Der Kanzler im ZDF-Interview: Merz rettet Scholz
Scholz gelingt es, seine Ukrainepolitik langsam besser zu erklären. Merz hingegen verwechselt Kiew mit Lüdenscheid – und Krieg mit Wahlkampf.
W enn man den allermeisten Kommentaren glaubt, wären wir mit einem anderen Kanzler derzeit besser bedient. Olaf Scholz zögere – anstatt Putin die Stirn zu bieten, flugs Bundeswehr-Kampfpanzer nach Kiew zu liefern und überhaupt entschiedener zu wirken. So wie Friedrich Merz, der sein Herz auf der Zunge trägt.
Scholz hat mal gesagt, er wollte Kanzler und nicht Zirkusdirektor werden. Für Letzteres sind seine Talente auf jeden Fall überschaubar. Inszenierung ist nicht seine Stärke. Erst kanzelte er Fragen nach schweren Waffen als ahnungsloses Gerede ab. Dann erklärte er viel zu spät in einem Spiegel-Interview endlich doch seine Skepsis gegen die Lieferung von Angriffswaffen. Drei Tage später kam die Entscheidung, 50 Gepard-Panzer zu liefern. Ein Zirkusdirektor mit diesem Timing würde gefeuert. Wahrheit ist eine Frage des Zeitpunkts.
Im ZDF-Interview war nun ein recht vitaler, rhetorisch wacher Kanzler zu sehen. Nach Kiew wird er nicht reisen, weil man dem Bundespräsidenten nicht die Tür weisen kann, um den Kanzler einzuladen. Das ist nachvollziehbar, wirkt auch nicht beleidigt, und rückt die Maßstäbe zurecht. Es ist ja seltsam, einem Land, das der Ukraine militärisch, finanziell und politisch hilft, so rüde zu kommen. Point taken.

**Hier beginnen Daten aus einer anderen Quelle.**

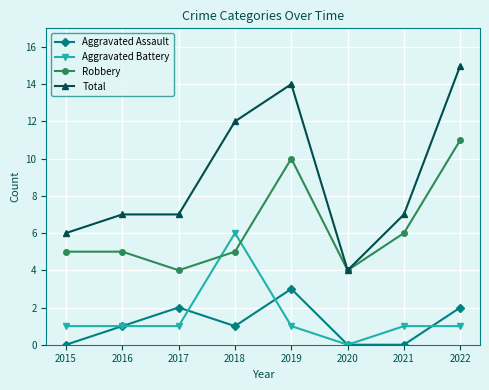

Rank the series at 2015 from lowest to highest value.

Aggravated Assault, Aggravated Battery, Robbery, Total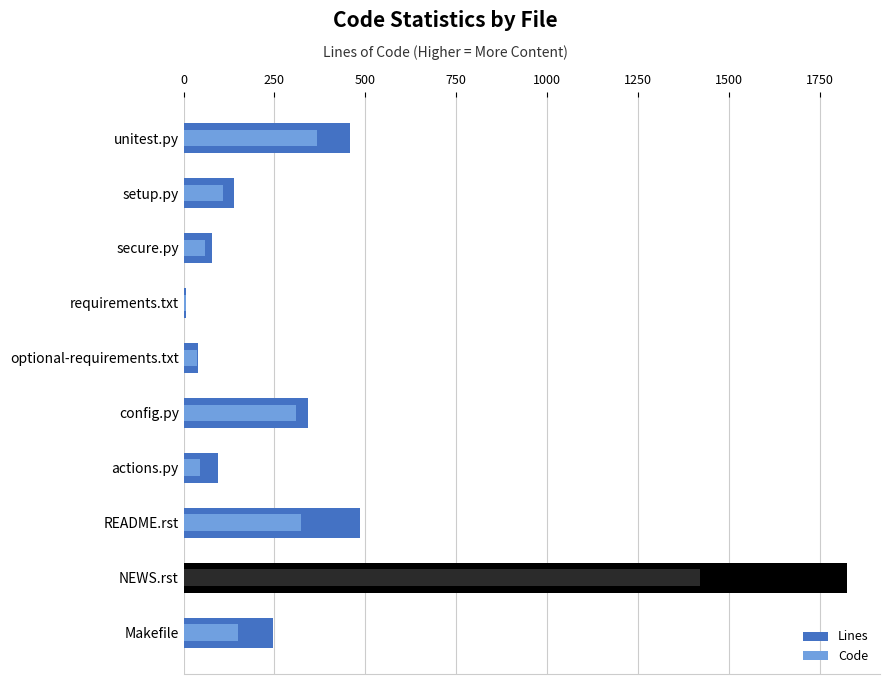

Which series changed the most between setup.py and NEWS.rst?

Lines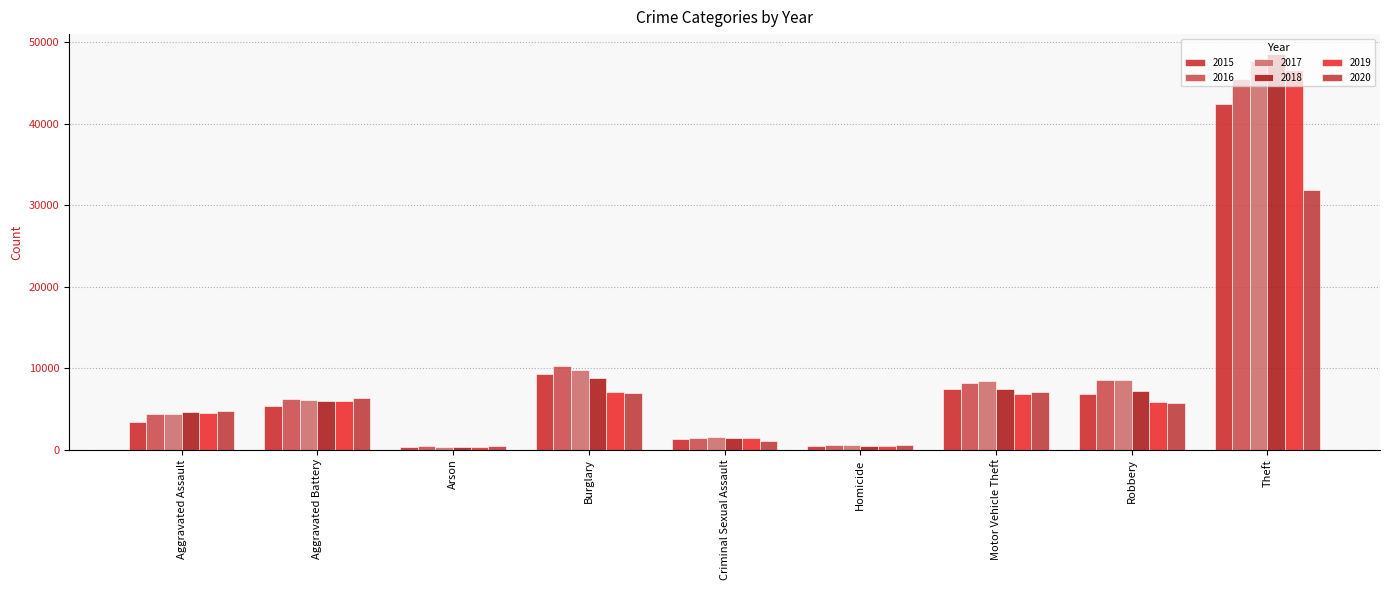

Which category has the lowest value in the 2018 series?

Arson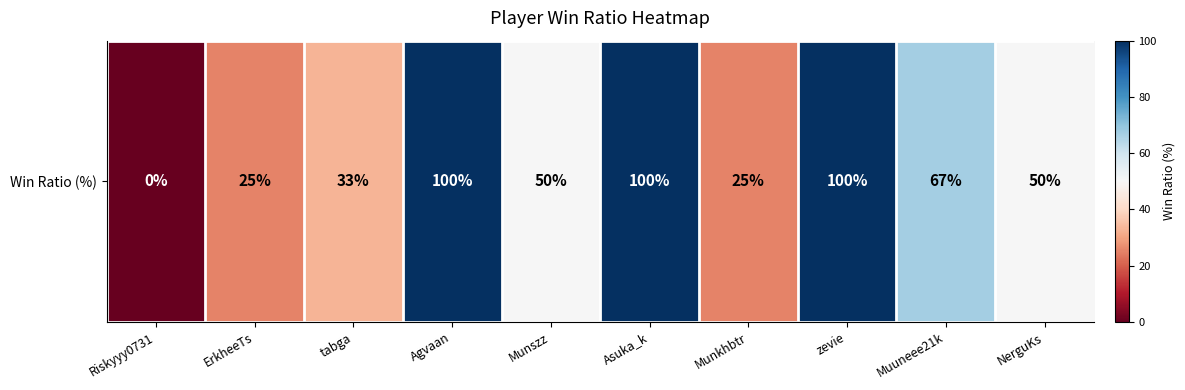

Is it true that the value at Munszz is 83?

False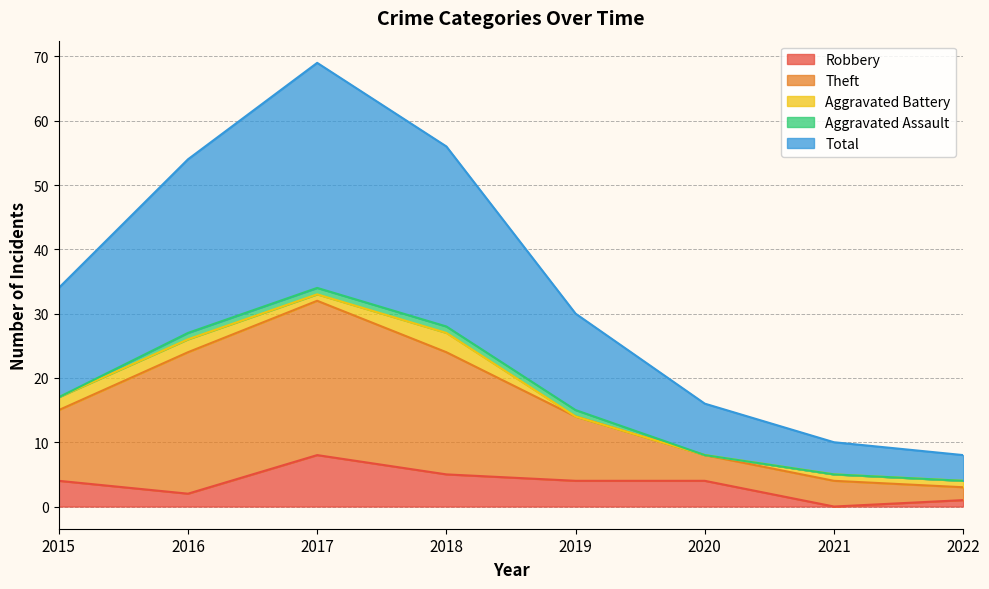

How many values in the Robbery series are below 4?

3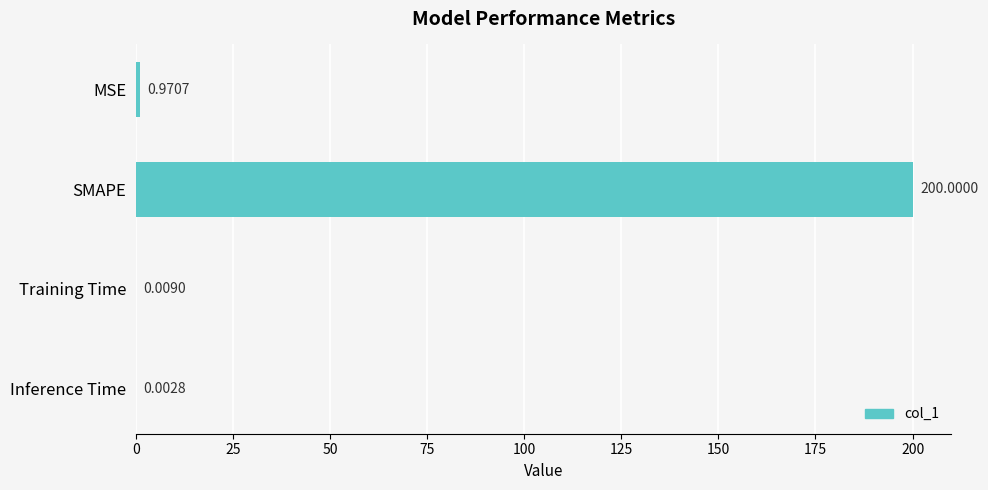

Between SMAPE and Training Time, which is larger?

SMAPE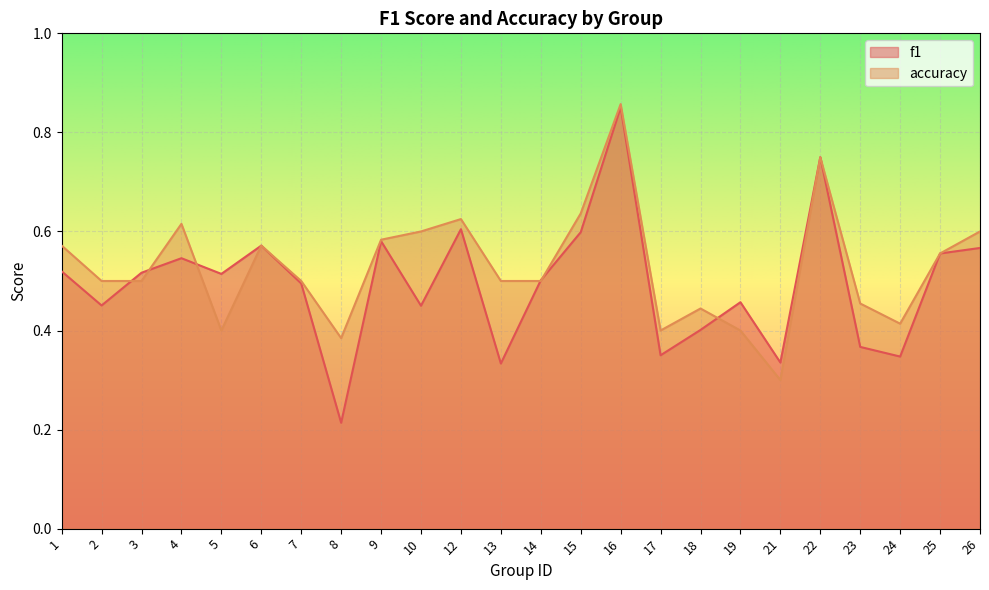

Where is the first local maximum for accuracy?

4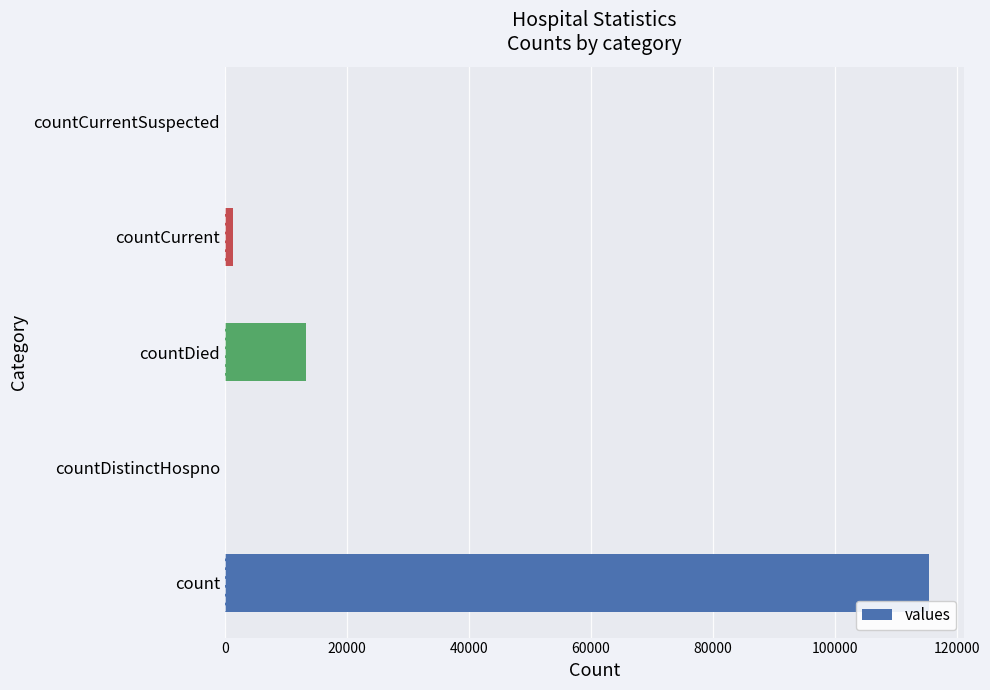

What is the sum of all values?

130105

Aus der Kriegszieldebatte hält sich Scholz heraus. Dem US-Verteidigungsminister, der forsch eine dauerhafte Niederlage Moskaus zum Ziel erklärte, widerspricht er nicht direkt, lässt aber Distanz erkennen. Er kritisiert auch Ungarns Nein zum Ölembargo nicht. Die Devise lautet: Die Einheit von EU und Nato ist die schärfste Waffe gegen Putin. Daher gilt es den Konsens zu betonen, nicht den Dissens.
Was noch? Ein energisch vorgetragener, plausibler Einspruch gegen selbstbezüglichen, westlichen Moralismus. Es sei denkbar, so Scholz, dass Putin beim G20-Gipfel in Indonesien teilnehmen werde. Denn man müsse begreifen, wie man in Indien und Indonesien auf Krieg und Putin blickt. Der Westen braucht Verbündete, denen man besser nicht mit Belehrungen kommt. Es sei „ein schwerer Fehler“, Demokratie als „westliche Lebenskultur“ misszuverstehen.
Ansonsten freut sich der Kanzler, dass Baerbock und Habeck, die Talent als Performer und Erklärer haben, populär sind. Das wirkt nicht verkniffen, sondern selbstbewusst. Auch der dürre Kommentar zur Reise von Oppositionsführer Merz nach Kiew gelingt aufregungsfrei. Er habe nichts daran zu kritisieren und werde sich von Merz berichten lassen. Die Ampel braucht die Union unbedingt für das 100-Milliarden-Euro-Bundeswehr Paket. Da ist es unklug, zumal als Kanzler, unhöflich zu werden.
Für die Demontage sorgt in diesem Fall Friedrich Merz ja selbst. Man muss nicht stoßen, wer von alleine fällt. Die Reise von Merz ist so kurz vor den Wahlen in Schleswig-Holstein und NRW als Kritik am Kanzler gemeint und der Versuch, Punkte zu machen.
Es ist die Reise eines CDU-Vorsitzenden, der sich, falls die CDU in Düsseldorf verlieren sollte, unschöne Fragen anhören müssen wird. Wahlkampf aber macht man doch besser in den Fußgängerzonen von Flensburg und Lüdenscheid – und nicht vor dem dramatischen Prospekt von Putins brutalem Angriffskrieg. Scholz' oft arrogante, trockene Art hat angesichts des zirkusdirektorhaften Merz fast etwas Vertrauenerweckendes.